Required task.
Please render every line of the listing below as a numbered list, skipping any blank lines. Leave the pictures out of your answer.

|---|

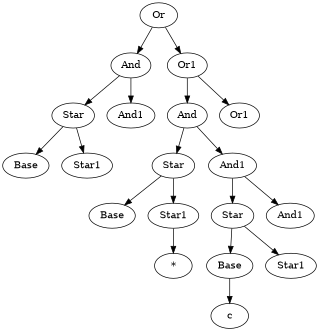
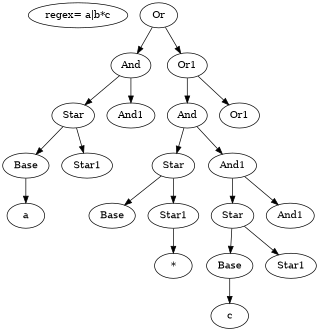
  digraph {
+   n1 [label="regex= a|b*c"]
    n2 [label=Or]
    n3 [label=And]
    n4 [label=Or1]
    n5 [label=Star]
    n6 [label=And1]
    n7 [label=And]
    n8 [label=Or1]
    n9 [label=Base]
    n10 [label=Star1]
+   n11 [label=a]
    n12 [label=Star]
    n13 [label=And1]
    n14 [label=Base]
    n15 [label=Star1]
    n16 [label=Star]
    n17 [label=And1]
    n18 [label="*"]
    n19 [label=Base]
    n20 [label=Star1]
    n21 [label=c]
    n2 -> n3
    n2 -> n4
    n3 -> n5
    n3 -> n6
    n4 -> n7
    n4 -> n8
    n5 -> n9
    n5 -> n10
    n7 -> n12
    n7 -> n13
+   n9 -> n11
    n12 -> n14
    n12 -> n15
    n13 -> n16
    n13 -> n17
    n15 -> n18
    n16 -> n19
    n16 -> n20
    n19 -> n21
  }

|---|

Output below.
1.   digraph {
2. +   n1 [label="regex= a|b*c"]
3.     n2 [label=Or]
4.     n3 [label=And]
5.     n4 [label=Or1]
6.     n5 [label=Star]
7.     n6 [label=And1]
8.     n7 [label=And]
9.     n8 [label=Or1]
10.     n9 [label=Base]
11.     n10 [label=Star1]
12. +   n11 [label=a]
13.     n12 [label=Star]
14.     n13 [label=And1]
15.     n14 [label=Base]
16.     n15 [label=Star1]
17.     n16 [label=Star]
18.     n17 [label=And1]
19.     n18 [label="*"]
20.     n19 [label=Base]
21.     n20 [label=Star1]
22.     n21 [label=c]
23.     n2 -> n3
24.     n2 -> n4
25.     n3 -> n5
26.     n3 -> n6
27.     n4 -> n7
28.     n4 -> n8
29.     n5 -> n9
30.     n5 -> n10
31.     n7 -> n12
32.     n7 -> n13
33. +   n9 -> n11
34.     n12 -> n14
35.     n12 -> n15
36.     n13 -> n16
37.     n13 -> n17
38.     n15 -> n18
39.     n16 -> n19
40.     n16 -> n20
41.     n19 -> n21
42.   }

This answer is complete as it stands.